Cabbage and Beet Salad

Beet salads in general are wonderful, but this one is a refreshing change. For one thing, the beets are raw. For another, their sweetness is offset by the sharp taste of raw cabbage; it’s a fine if odd marriage. Think of it as Swedish coleslaw (like coleslaw, it can be made a few hours in advance). Whenever you peel beets—and especially when you’re grating them—be sure to wear an apron or clothing you don’t care about.

Dry Peanut Chutney

This can be served, with rice, alongside any dal (page 433) or as a condiment with spicy stewed dishes. It can also be mixed into yogurt to make a kind of Raita (page 175).

Salad of Artichoke Hearts and Parmesan

This is why people want to move to Italy: you can buy raw fresh artichoke hearts already trimmed (occasionally you can find these in this country’s best markets too, especially in California), and layer them with the best Parmesan and olive oil. The cheese and artichoke have some kind of symbiotic magic going on, making the whole far greater than the sum of its parts. Fantastic.

Avgolemono

Most closely associated with Greece, this is seen throughout the Eastern Mediterranean, and it remains a standard. It works equally well with whole eggs or yolks, but it is far prettier when you use yolks only. It’s a simple sauce, not meant to be especially elegant, but quite flavorful. Perfect with steamed green vegetables.

Green Salad with Vinaigrette, Roquefort, and Walnuts

One of the most delicious salads, offered at many Paris bistros and throughout the countryside. Good with a ripe pear on the side or cut into cubes and added to the mix.

Parsley-Onion Condiment

Here’s a “Why didn’t I think of that?” concoction that’s added to many plates—and sometimes simply set on the table as a condiment—throughout the Middle East. Fresh and delicious, it’s often made with mint instead of parsley or shallot in place of onion. Serve with any grilled meat, but especially Kofte (page 355).

Thin Yogurt Sauce

Serve this raitalike dressing with any Middle Eastern kebab or kofte (pages 354–356), just as a drizzle, or with any grilled meat, poultry, or fish. If you have a source for fresh yogurt, this is the place to use it. Many times this is made with a teaspoon or more of minced garlic. Obviously, that changes its character greatly, but some people cannot live without it. Good either way.

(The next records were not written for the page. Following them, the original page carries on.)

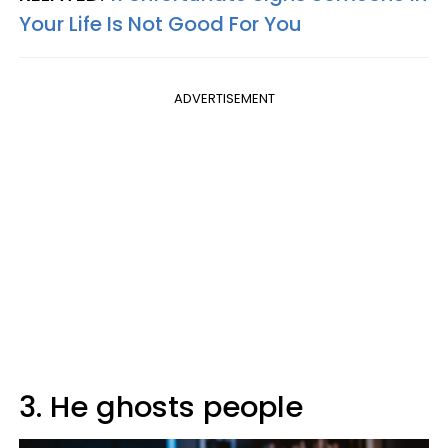
Your Life Is Not Good For You
ADVERTISEMENT
3. He ghosts people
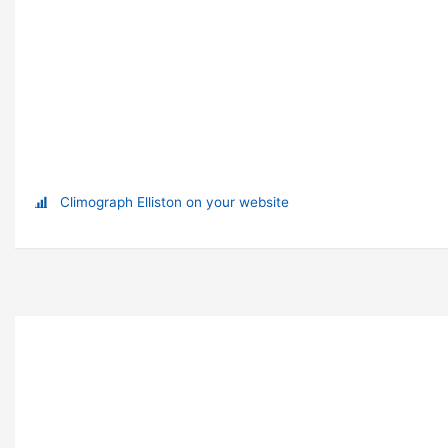
Climograph Elliston on your website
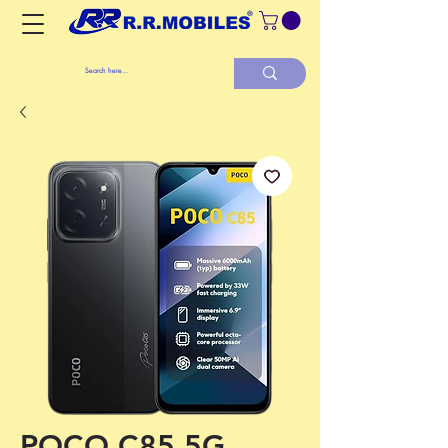
POCO C85 5G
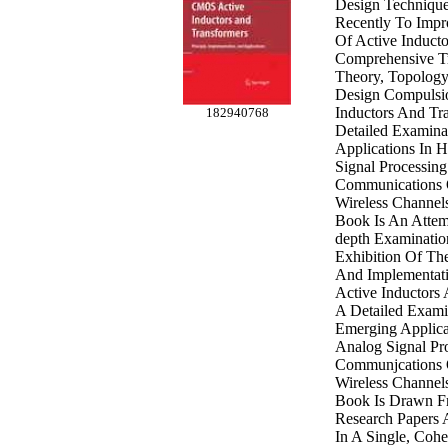
Design Techniqu
Recently To Impr
Of Active Inducto
Comprehensive T
Theory, Topology,
Design Compulsi
Inductors And Tr
182940768
Detailed Examina
Applications In 
Signal Processin
Communications 
Wireless Channels
Book Is An Attem
depth Examinatio
Exhibition Of The
And Implementati
Active Inductors
A Detailed Exami
Emerging Applica
Analog Signal Pr
Communjcations 
Wireless Channel
Book Is Drawn Fr
Research Papers 
In A Single, Coh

Green Salad with Oil and Vinegar

Simple, basic, and essential. You can always make a true Vinaigrette (page 600), but as is, this is the simplest green salad, as good for entertaining as it is for weeknights. Almost any greens are good with this dressing, from romaine, Boston, or iceberg lettuce to frisée or radicchio, but a mixture is best. The prepacked mesclun mixtures now sold in almost all supermarkets make it even easier.

Harissa

Among the simplest and most useful all-purpose chile pastes—terrific as a condiment for grilled food, and useful by the spoonful in braised dishes—this one can be made with nothing more than dried chiles (the standard red ones, inexpensive and readily available at any Asian market, are fine), garlic, and olive oil. A bit of cumin or Tabil is a nice addition. However—and this is a big however—harissa need not be fiery; it can be made with relatively mild chiles, like New Mexico or ancho chiles. Furthermore, whether you need the chiles or not is up to you; even if you use “mild” chiles, the sauce will be fairly hot if you do not. Obviously, some experimenting may be necessary to find your tolerance level. I have eaten harissa in many different forms, and this recipe is my choice. Harissa keeps for at least a week or two, refrigerated. It will lose a bit of intensity over time, but this is not necessarily a bad thing; some would call it mellowing.